Grito Número Cento e Noventa e Sete:

domingo, 24 de fevereiro de 2013

LUGAR CERTO


A gente tenta disfarçar a cara amarrada
Toma providência pra encontrar distração
A gente tenta acomodar o coração
Mas caixa é caixa, almofada é almofada...

Grito Número Cento e Noventa e Seis:

quarta-feira, 6 de fevereiro de 2013

ALTEZA INERTE

Apocalipse 3:15, 16 - "Conheço as tuas obras, 
que nem és frio nem quente; oxalá foras frio ou quente! 
Assim, porque és morno, e não és quente nem frio, 
vomitar-te-ei da minha boca."


E a princesa foi lá e fez...
Ela vivia enclausurada entre as masmorras e permanecia em uma alcova-cela não muito grande. Fora presa uns anos antes por um bando de saqueadores, caçadores de recompensa e gente da pior espécie, pessoas que agiam tal e qual Gengis Khan e sua corja. Seu antigo castelo fora dominado por estes homens que mais lembravam trasgos, ogros e criaturas do gênero, sujos e grosseiros.
O grilhão que assegurava que seus pés permaneceriam quietos eram prateados como os seus cabelos e seu quarto era triste e úmido. Havia apenas uma pequetita janela pela qual entrava um feixe de luz matinal que banhava seu semblante pela manhã. 
Pensava nos pássaros e na razão dos homens engaiolarem os mesmos, também pensava constantemente nos passados tempos quando era tão somente uma princesa ansiosa por sustentar uma coroa dourada em seu cocuruto. Pensava no seu pai decapitado e de trono usurpado pelo bando, em sua pobre mãe e rainha, violentada e morta como um cordeiro para oferenda. Fugindo dessas lembranças nefastas e sombrias, passou a sonhar acordada com dias melhores. Tão óbvio quanto em qualquer conto de fadas, sonhava com um príncipe galante que a tiraria daquele lugar e que lutaria com seu sabre afiadíssimo por todos que tentassem impedí-lo.Sonhou tanto que já havia decorado as falas de seu sonho repetido. Sonhou tanto que seu príncipe inerte já não era mais quente, mas não chegava a ser frio: era morno.
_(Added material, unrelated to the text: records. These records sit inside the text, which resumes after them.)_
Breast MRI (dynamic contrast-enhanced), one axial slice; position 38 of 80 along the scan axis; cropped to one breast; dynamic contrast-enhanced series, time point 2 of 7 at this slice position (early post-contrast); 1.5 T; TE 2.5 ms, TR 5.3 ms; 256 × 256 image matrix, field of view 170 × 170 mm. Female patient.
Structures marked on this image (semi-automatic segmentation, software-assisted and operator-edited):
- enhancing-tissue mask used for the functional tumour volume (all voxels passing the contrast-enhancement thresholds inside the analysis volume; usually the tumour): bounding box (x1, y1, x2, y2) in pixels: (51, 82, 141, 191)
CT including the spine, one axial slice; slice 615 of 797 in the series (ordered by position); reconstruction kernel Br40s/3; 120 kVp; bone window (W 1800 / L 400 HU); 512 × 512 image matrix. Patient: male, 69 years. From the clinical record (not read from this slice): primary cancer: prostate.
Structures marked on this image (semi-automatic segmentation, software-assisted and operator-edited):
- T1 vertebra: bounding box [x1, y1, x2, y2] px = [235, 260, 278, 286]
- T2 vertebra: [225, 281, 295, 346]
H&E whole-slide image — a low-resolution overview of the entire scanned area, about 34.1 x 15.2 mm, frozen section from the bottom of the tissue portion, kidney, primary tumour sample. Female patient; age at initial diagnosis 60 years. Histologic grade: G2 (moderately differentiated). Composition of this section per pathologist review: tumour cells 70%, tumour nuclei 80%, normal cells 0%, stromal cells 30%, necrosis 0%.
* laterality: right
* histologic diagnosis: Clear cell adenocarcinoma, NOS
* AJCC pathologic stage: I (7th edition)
Um tepidez torpe e enjoada, uma tepidez de causar vômito. 
Quando se viu enjoada de seu sonho pueril e libertador, a princesinha em um ataque de fúria mortal mordeu a corrente que ligava o grilhão de prata à grande pelota de ferro negra e seguiu mordendo até não restar dentes da frente.
Cheia de dor e sangue escorrendo pelos seus lábios delicados, percebeu que seu esforço tivera resultado, seus dentes maceraram um dos elos da corrente. Ainda que o elo macerara seus dentes de volta, estava solta.
Correndo alucinadamente, topou com um guarda e roubou-lhe o sabre em uma manobra ousada. A cabeça rolou pelo assoalho de madeira rústica. E rolaram todas as cabeças possíveis pela lâmina de Vossa Alteza. Ela havia restaurado seu reinado e conseguiu um belo conjunto de dentes de pérola para substituir os que foram perdidos no esforço. Não conseguiu parar de sorrir nunca.
Enquanto esperava sonhadora e sorridente pelo príncipe em inércia, tudo era uma espera, mas quando se propôs a perder os dentes, retomou todo o controle.
Depois de ser feita rainha em cerimônia e ovacionada por sua bravura indomável por seus novos súditos,  devorou carnes flamejantemente quentes e tornou alguns cálices de vinho mais gelados que os topos dos alpes. Pelo morno não valia mais a pena esperar. Tudo que era morno, para Vossa Majestade, era agora intolerável.